Mais ce qui nous a beaucoup choqué est la réaction de la Communauté Internationale à travers leurs représentations diplomatiques qui est muette par complaisance ou complicité face à une violation frappante de la constitution, situation qu’ils ne peuvent accepter dans leur pays sous peine de voir la démission immédiate du garant de la constitution qu’est le Président de la République. Nous avons également écrit et transmis beaucoup de courriers dénonçant cette situation à la Communauté Internationale déposés dans les Ambassades respectives aux Burundi, mais nous doutons fort de leur acheminement à destination vu aucune suite ni réaction n’a était réservée en retour.
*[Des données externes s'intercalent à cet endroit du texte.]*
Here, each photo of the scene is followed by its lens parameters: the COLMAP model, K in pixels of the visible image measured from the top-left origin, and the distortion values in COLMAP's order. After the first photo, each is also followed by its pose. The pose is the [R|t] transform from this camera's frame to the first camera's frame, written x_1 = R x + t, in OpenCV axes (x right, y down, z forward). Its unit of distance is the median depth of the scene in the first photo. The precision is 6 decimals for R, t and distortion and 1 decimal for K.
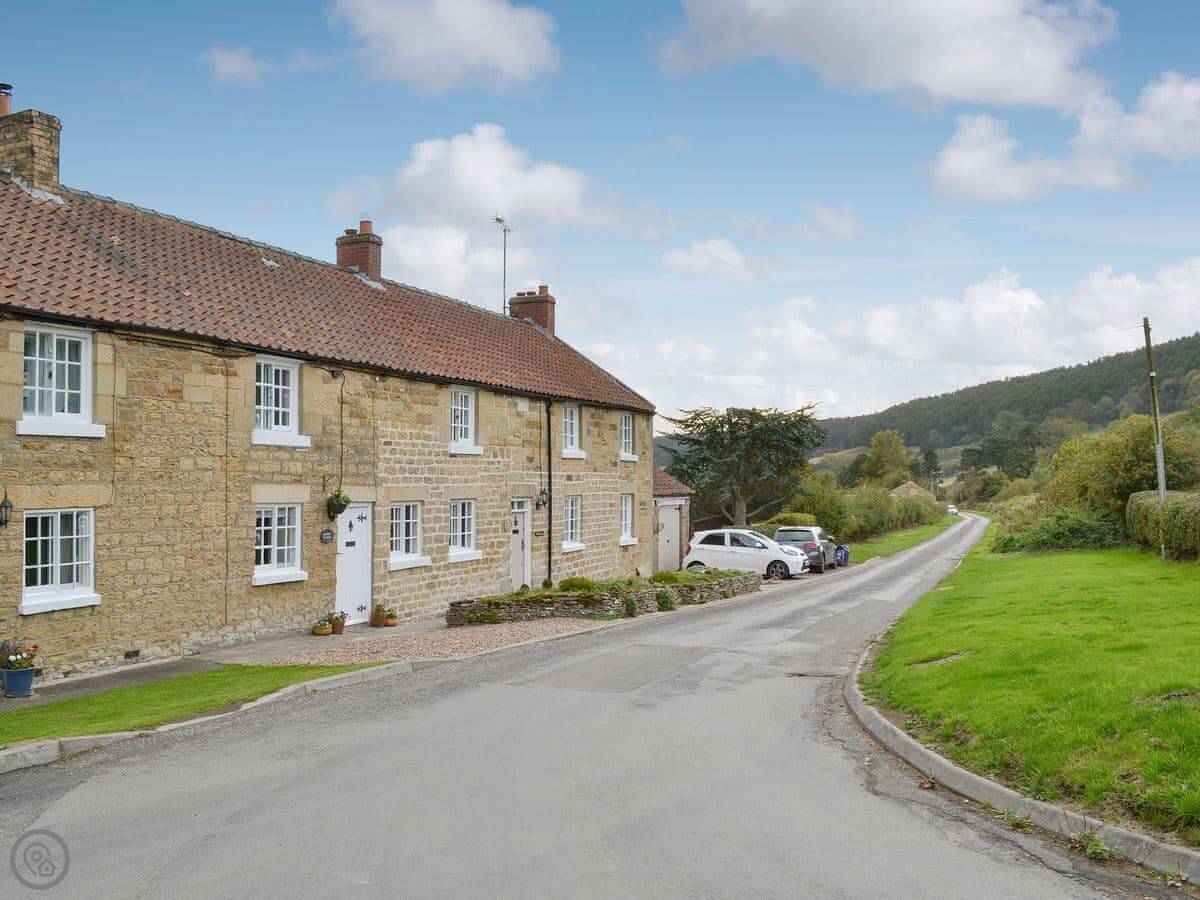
lens RADIAL K [[1097.6, 0, 566.2], [0, 1097.6, 442.0], [0, 0, 1]] dist [-0.077342, 0.000000]
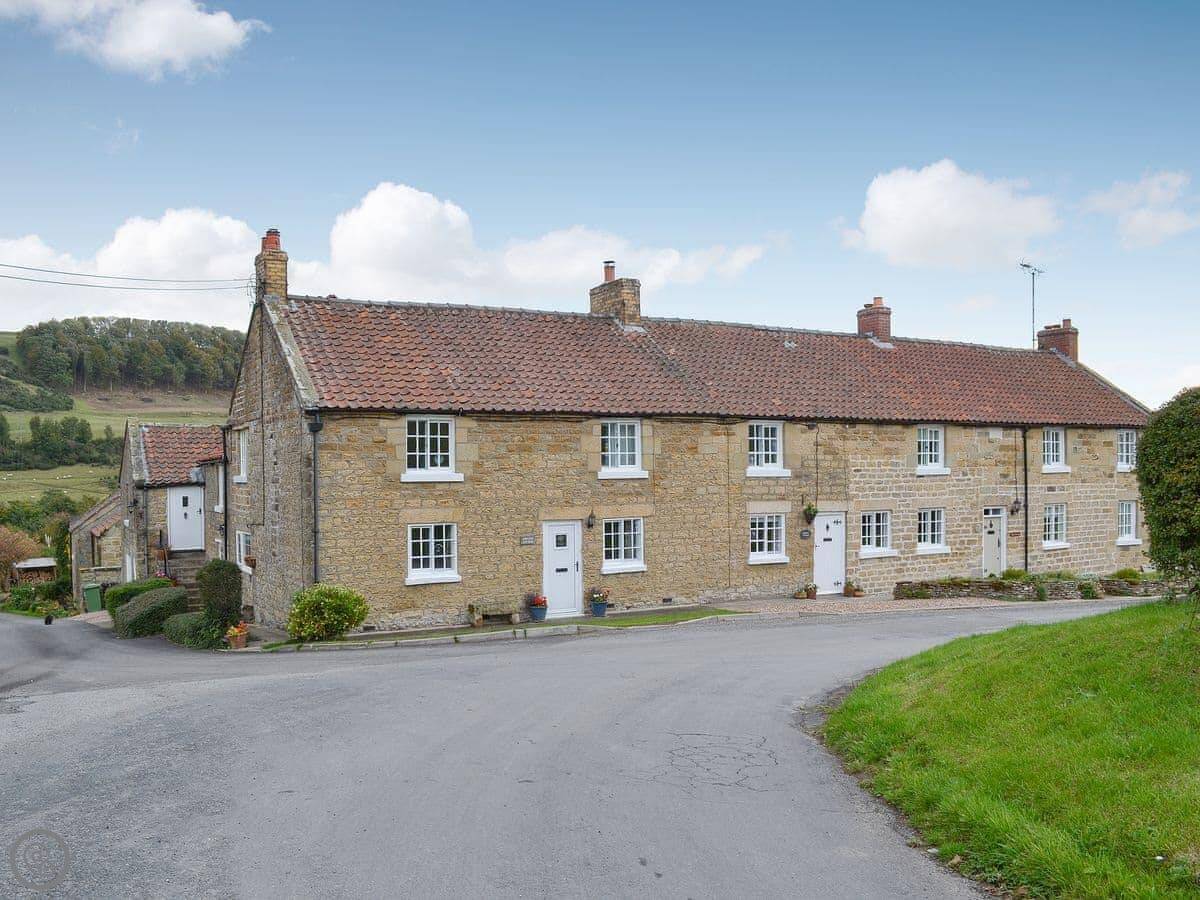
lens RADIAL K [[1100.5, 0, 601.0], [0, 1100.5, 456.4], [0, 0, 1]] dist [-0.077383, 0.000000]
pose [[0.817342, -0.010506, -0.576057, 0.423067], [0.026250, 0.999475, 0.019017, -0.057867], [0.575555, -0.030665, 0.817188, -0.402078]]
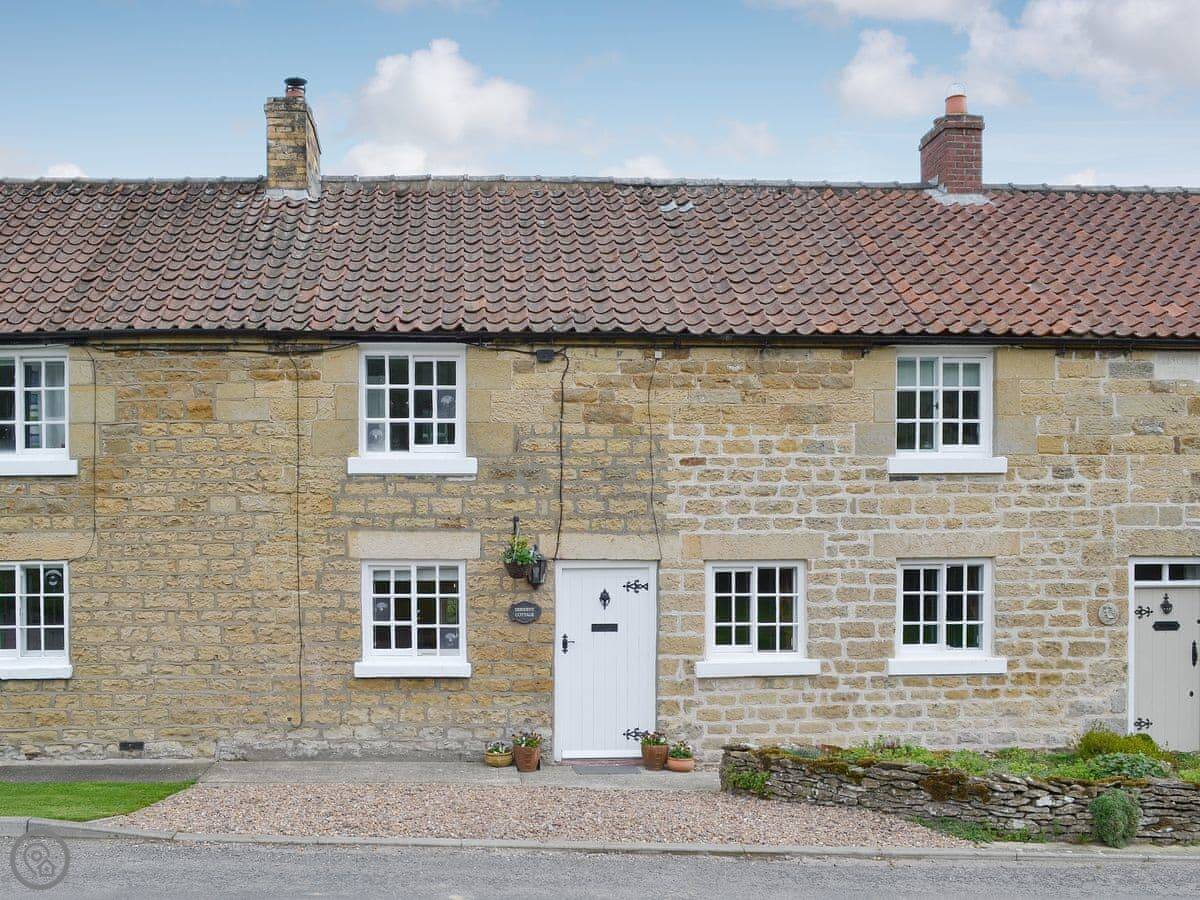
lens RADIAL K [[1096.5, 0, 598.6], [0, 1096.5, 522.5], [0, 0, 1]] dist [-0.031940, -0.007403]
pose [[0.457404, 0.000803, -0.889259, 0.365262], [0.035452, 0.999188, 0.019138, 0.022540], [0.888552, -0.040280, 0.457004, 0.738455]]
L’Union Interparlementaire qui était venu servir de médiation dans la bonne marche de cette institution, a été surprise de constater la manière truquée dont les autorités du régime se sont servies pour trouver une solution contestée par toute la population burundaise complète par médias. Elle a même rendue public sa résolution concernant la radiation de ces 22 députés. Sans se fatiguer, l’Union parlementaire est revenue pour essayer de ramener le régime à la raison, mais le Président du Parti au Pouvoir a fait une conférence de presse précisant que les députés radiés ne reviendront jamais au parlement même si Jésus Christ revenait car les arrêts de la Cour Constitutionnelle sont sans recours. Nous savons qu’ils ont intimé l’ordre à cette cour en connaissance de cette rubrique.
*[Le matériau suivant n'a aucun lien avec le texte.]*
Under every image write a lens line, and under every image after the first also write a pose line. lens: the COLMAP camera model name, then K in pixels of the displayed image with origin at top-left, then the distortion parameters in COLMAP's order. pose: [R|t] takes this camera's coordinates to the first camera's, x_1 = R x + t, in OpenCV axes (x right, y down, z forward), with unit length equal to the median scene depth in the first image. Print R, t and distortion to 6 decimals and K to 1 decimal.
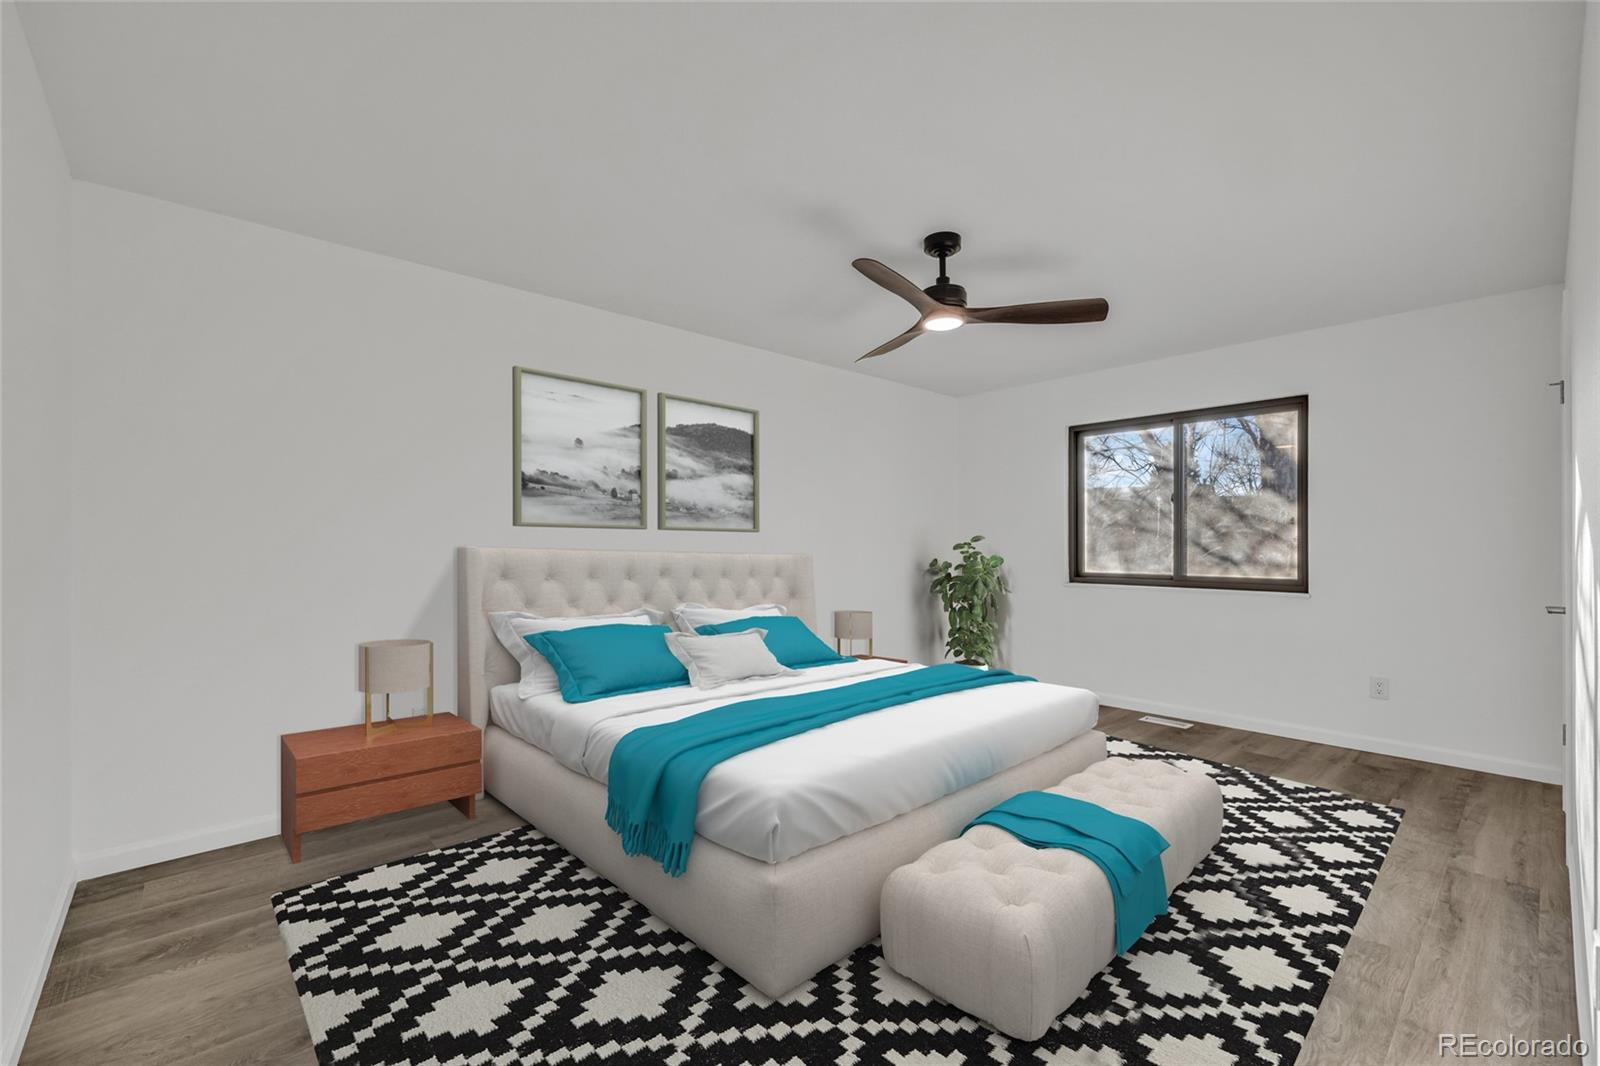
lens RADIAL K [[679.0, 0, 800.8], [0, 679.0, 540.8], [0, 0, 1]] dist [0.000023, 0.000133]
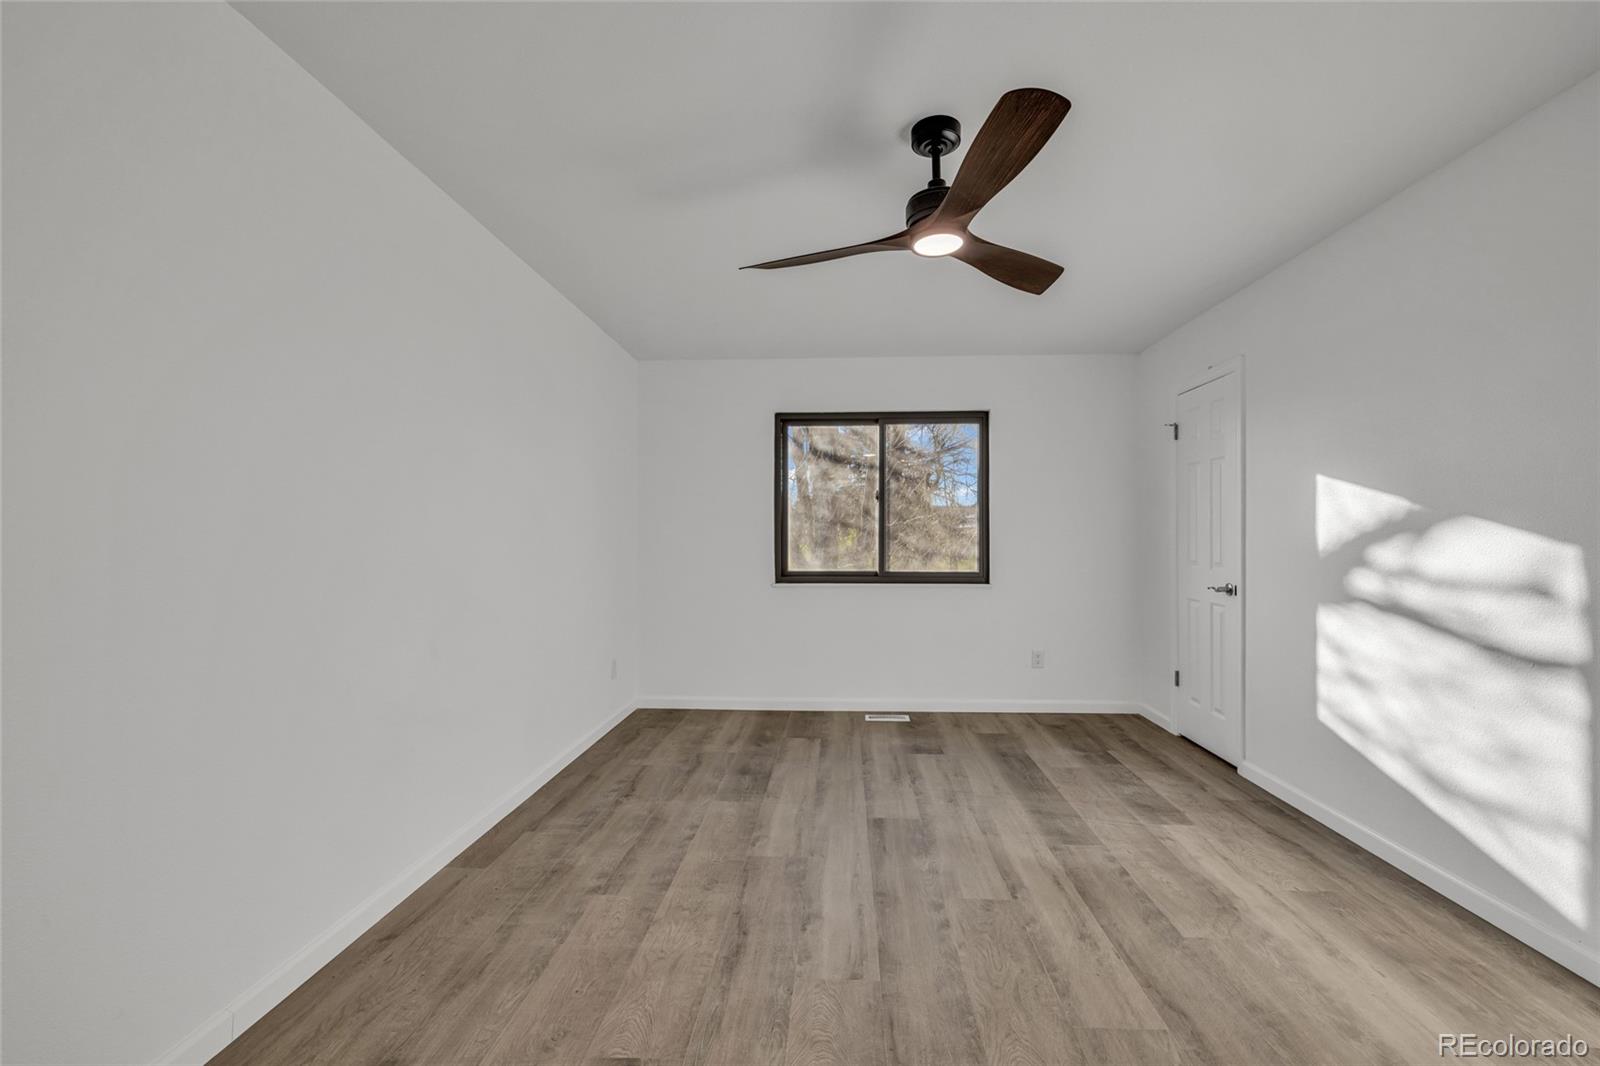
lens RADIAL K [[679.0, 0, 804.3], [0, 679.0, 530.7], [0, 0, 1]] dist [0.000023, 0.000133]
pose [[0.706833, 0.010390, 0.707304, -0.255163], [-0.003490, 0.999931, -0.011201, 0.001608], [-0.707372, 0.005449, 0.706820, 0.357537]]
Toute cette réaction est la peur des échéances électorales futures de 2010, l’Hon EL Hadj Hussein RADJABU et ses collègues sont emprisonnés parce que le régime trouve ingénieux d’écarter tous les éventuels opposants ou concurrents politiques. Dans le pays, nous connaissons beaucoup d’emprisonnements de politiciens, des agents de la société civile (journaliste et syndicaliste), des assassinats sélectifs par armes à feu, pas de politique réelle de désarmement pour un pays sortant de 12 ans de guerre civile, des viols des femmes et enfants, des détournements des deniers publics et corruptions, des tueries en masse, intimidations multiples des membres des partis d’opposition, manque de volonté d’application des accords signés entre le gouvernement et le dernier mouvement armé encore en activité le FNL PALIPEHUTU, refus de dialogue avec les autres acteurs de la vie sociale et politique du pays… enfin c’est là tout l’ingrédient réunissant une mauvaise gouvernance basée sur de l’amateurisme qui n’accepte pas sa faiblesse de capacité.
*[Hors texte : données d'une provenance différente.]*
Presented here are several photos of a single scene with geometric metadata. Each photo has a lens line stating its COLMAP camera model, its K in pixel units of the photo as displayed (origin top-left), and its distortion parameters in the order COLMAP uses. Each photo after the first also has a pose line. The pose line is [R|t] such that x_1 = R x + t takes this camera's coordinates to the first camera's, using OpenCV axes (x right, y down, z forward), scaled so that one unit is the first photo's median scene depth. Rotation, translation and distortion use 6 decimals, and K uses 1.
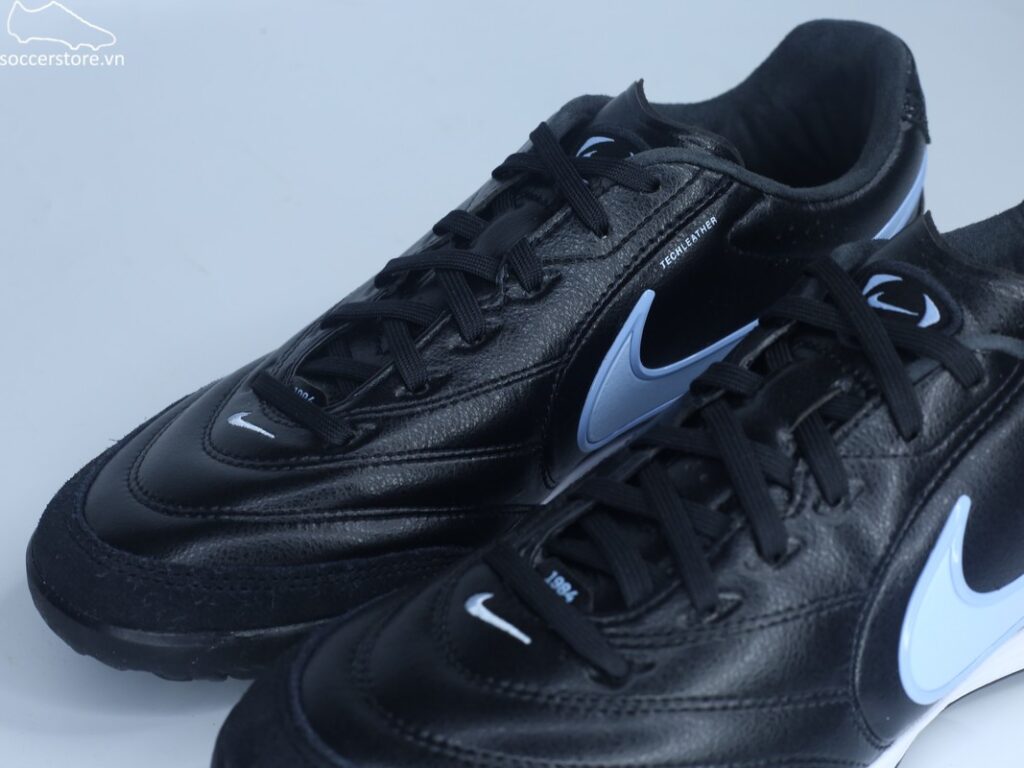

Quand, on s’indigne de tous ces maux surtout en ce qui concerne les emprisonnements et les autres violations de la personne humaine, la réponse est toujours la même : LAISSER LA JUSTICE FAIRE SON TRAVAIL. J’en pleure car la justice au Burundi est un instrument du régime qui en dicte les manières de faire taire les opposants au même titre que la police ainsi que les services des renseignements.
Je reconnais que tout le monde est tolérant envers le Burundi car c’est un pays où les élections se sont bien déroulées, mais cela ne lui donne droit à pratiquer une dictature démocratique. Au nom de quoi, le régime en place peut bafouer la volonté populaire en radiant illégalement les députés élus par son peuple ? Est-ce un dédain manifeste envers un peuple vers qui les autorités iront réclamer leurs voix ?
Je me suis adressée à vous les sages du monde afin que vous veniez au secours du peuple Burundi victime de ceux qu’ils ont élus et mis au pouvoir, qui n’ont aucune honte de violer la constitution. Nous avons suivi votre intervention dans la crise du Kenya et le succès des pourparlers et maintenant vous volez au chevet du Zimbabwe, sans oublier le Burundi qui est au milieu d’une sous région en ébullition.